前段时间重看许知远采访俞飞鸿的视频,中年男人面对女神,也不偏执地追问人生意义了,语气温柔,竟带着宠溺和好奇:“你从什么时候开始发现自己是美的?”
俞飞鸿回答,从发现一些人对待自己和别的女孩态度不一样的时候。
漂亮的女孩受到区别对待,她们知道自己漂亮了;不漂亮的女孩受到区别对待,她们知道自己不够漂亮了
这些“区别”,或许是照相时站在第一排和最后一排的区别,或许是在和异**谈时的表情恭维或冷漠,或许是上司是否给出的机会,或许是丈夫的薪资,或许是男朋友面对吵架时的态度,甚至是专柜小姐偶尔流露出的艳羡或傲慢的神情。

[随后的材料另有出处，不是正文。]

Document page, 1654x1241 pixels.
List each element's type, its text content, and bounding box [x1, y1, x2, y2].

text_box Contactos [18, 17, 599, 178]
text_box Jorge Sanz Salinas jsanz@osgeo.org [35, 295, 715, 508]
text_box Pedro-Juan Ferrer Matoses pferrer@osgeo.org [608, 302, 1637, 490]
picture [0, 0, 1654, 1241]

这些“区别”会让她们把自己划分在一个领域,彼此之间越来越远,或许就会得出“因为不够好看所以诸事不顺,以至于人生失败”的逻辑,是不是变得漂亮了,就会被很多人喜欢,然后拥有幸福快乐的人生?
可变“漂亮”的路,就像黄金铺成的独木桥,太贵又太窄了。市面上太多的护肤品、整容广告,都在告诉女孩,这样才算美的,付出的钞票都会变成胶原蛋白回到你脸上。

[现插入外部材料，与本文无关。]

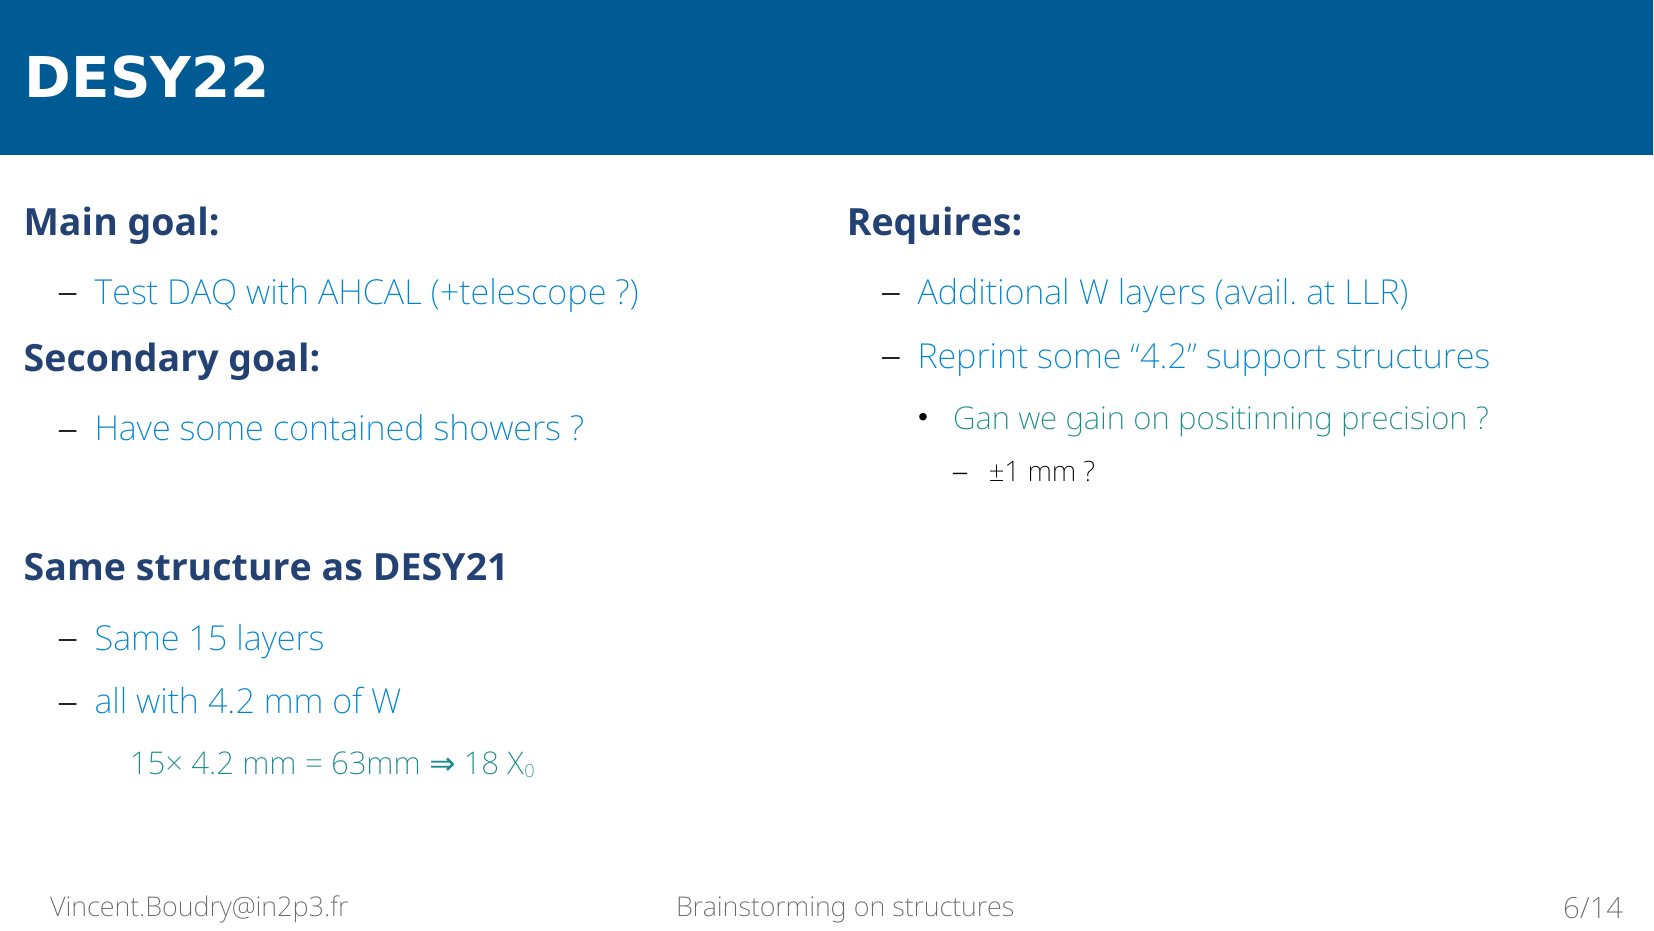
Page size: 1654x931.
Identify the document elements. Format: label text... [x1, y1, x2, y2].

title DESY22 [24, 12, 1635, 143]
list Main goal: Test DAQ with AHCAL (+telescope ?) Secondary goal: Have some contained showers ? Same structure as DESY21 Same 15 layers all with 4.2 mm of W 15× 4.2 mm = 63mm ⇒ 18 X0 [23, 195, 808, 867]
list Requires: Additional W layers (avail. at LLR) Reprint some “4.2” support structures Gan we gain on positinning precision ? ±1 mm ? [846, 195, 1631, 867]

“GQ报道”曾经采访过削骨医生张笑天,张医生说来找他的求美者有很多,但他只接受那些“知道自己要什么的人”。为了让自己拥有“巴掌脸”而来的女孩数不胜数,她们忍着可能有瘫痪风险的疼进行手术,也要变成她们觉得“美”的样子。
很多美容医疗机构把这些求美的女孩称为“顾客”—你给我钱,我给你美。
但张笑天称她们为“患者”—要做手术,还没病吗?
“大部分的患者有心结。”张医生说,来找他的很多女孩,因为自己脸型不好看而自卑,照片靠PS(修图),不敢见人,不敢恋爱,害怕被周围人嘲笑,甚至因此患上抑郁症,差点自杀。
可让人无奈的是,美的标准一直在变。张医生说十年前很多人带着范冰冰的照片来面诊,五年前,照片上的人变成了Angelababy,偶尔是杨幂,这几年赵丽颖的最多。
他自己也觉得好笑:“谁火就整成谁,这种求美者一味盲从,缺乏自我认知。我肯定是不给做手术的。”
在他的医院里,做双眼皮需要六千元,做下颌骨五万起,来这里求美的人不都是家里有钱的中产阶层,还有很多是收入不高,但是愿意贷款的年轻女孩。有很多面对医美群体的贷款公司开出条件:“二十二岁以上,有固定工作的,信誉度尚可,贷个十万没什么问题,然后分期慢慢还吧。”
为了美,付出漫长的时间还贷,或许她们自己也不知道要多久才能把这笔钱还完,但矢志不渝地相信:
只要我变美了,这一切都会好起来的。
“丑+穷”,是当代女孩不能接受的人生bug(漏洞)。
除了一部分有钱的人可以支撑自己改变之外,大部分的人还处在既不满意自己的长相,又暂时无法改变的困扰里。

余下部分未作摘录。